Diane May Nutrition Blog

Do You Need Vitamin D and How To Get It

December 3rd, 2021

 

Vitamin D (calciferol) is a fat soluble vitamin that plays a very important and vital role in our body. It promotes healthy bones and teeth by assisting in the absorption of calcium and phosphorus, can reduce cancer cell growth, reduce risk of infection, regulate insulin, reduce inflammation. and some observational studies have documented an association between vitamin D deficiency and increased incidence and severity of the coronavirus disease, COVID-19. Vitamin D deficiency can lead to weakened bones, and increased risk of disease. Severe deficiency can lead to Rickets, Osteomalacia (softening of bones, and weakened muscles and pain. We get vitamin D from direct sunlight on our skin and then it is converted in the liver and kidneys. You only need approximately 15 minutes of outdoor UVB rays to synthesize Vitamin D.People with a dark complexion synthesize less vitamin D on exposure to sunlight than those with light-colored skin. Genetics, age, obesity, CKD, magnesium deficiency, inflammatory bowel disease and malabsorption disorders can also impact the absorption of Vitamin D. In the winter months, it is difficult to generate Vitamin D. Two other ways to get Vitamin D are through food and supplements.

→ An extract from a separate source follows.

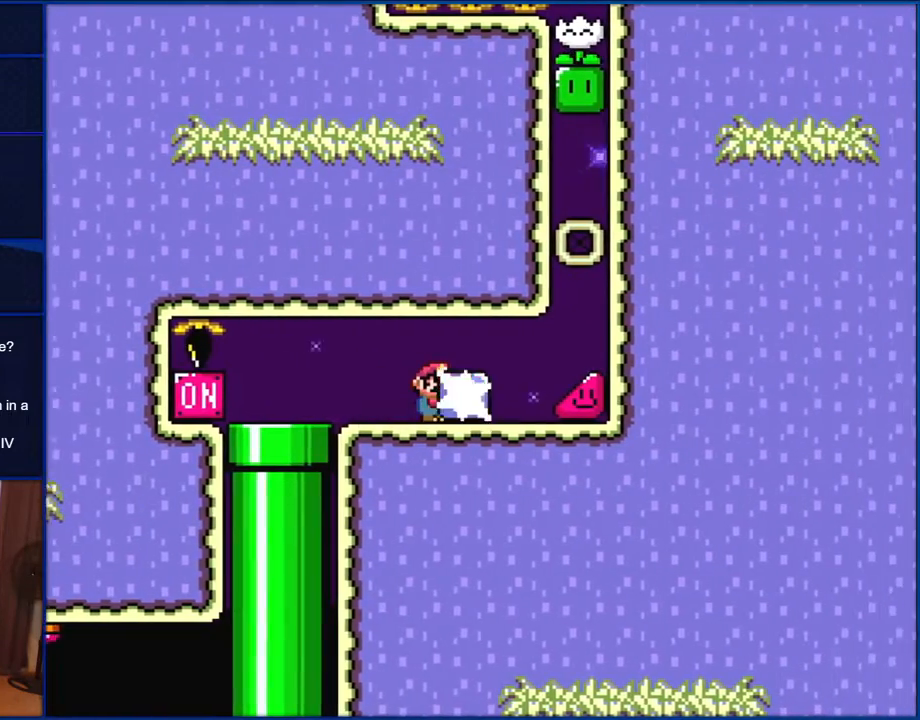
{"buttons": ["Y", "DPAD_RIGHT"], "events": [[117, "DPAD_LEFT", "down"], [117, "DPAD_RIGHT", "up"], [117, "Y", "up"], [167, "DPAD_DOWN", "down"], [167, "Y", "down"], [200, "DPAD_DOWN", "up"], [200, "DPAD_LEFT", "up"], [200, "DPAD_RIGHT", "down"]]}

Foods that contain Vitamin D include:

  • Fatty fish such as salmon, trout and tuna
  • Egg yolks
  • Fortified foods such as milk, cereal and milk alternatives
  • Mushrooms
  • Cod liver oil
  • Beef
  • Cheddar cheese

I tend to recommend an oil based supplement for most adults, but more isn’t necessarily better. Since Vitamin D is fat soluble the body does not flush it out the way it does water soluble vitamins such as Vitamin C, so it can reach toxic levels. Some signs you are taking in too much Vitamin D include:

  • loss of appetite
  • dry mouth
  • a metallic taste
  • vomiting
  • constipation
  • diarreah

There are also drug interactions with Vitamin D supplementation: Medications should not be taken at the same time as Vitamin D because they can decrease the intestinal absorption of vitamin D: Questran, Colestid, Xenical, and mineral oil. Certain  medications increase the metabolism of Vitamin D and may decrease serum 25-hydroxyvitamin D concentrations: Dilantin, Cerebyx, Luminal, Tegretol, and Rimactane. PPI’s, used for acid reflux: omeprazole, lansoprazole might interfere with calcium absorption and increase the risk of fracture, so people taking these drugs should be taking Vitamin D. If you are on medications, you should always check with your doctor to see the effect of those medications on supplements and need for added nutrients.

The recommended base dosage for adults is between 600-1000IU a day. Your physician can test your Vitamin D level with a simple blood test. When in doubt, talk to your physician or RD before taking a supplement. Vitamin D is extremely important for our overall health and should not be overlooked.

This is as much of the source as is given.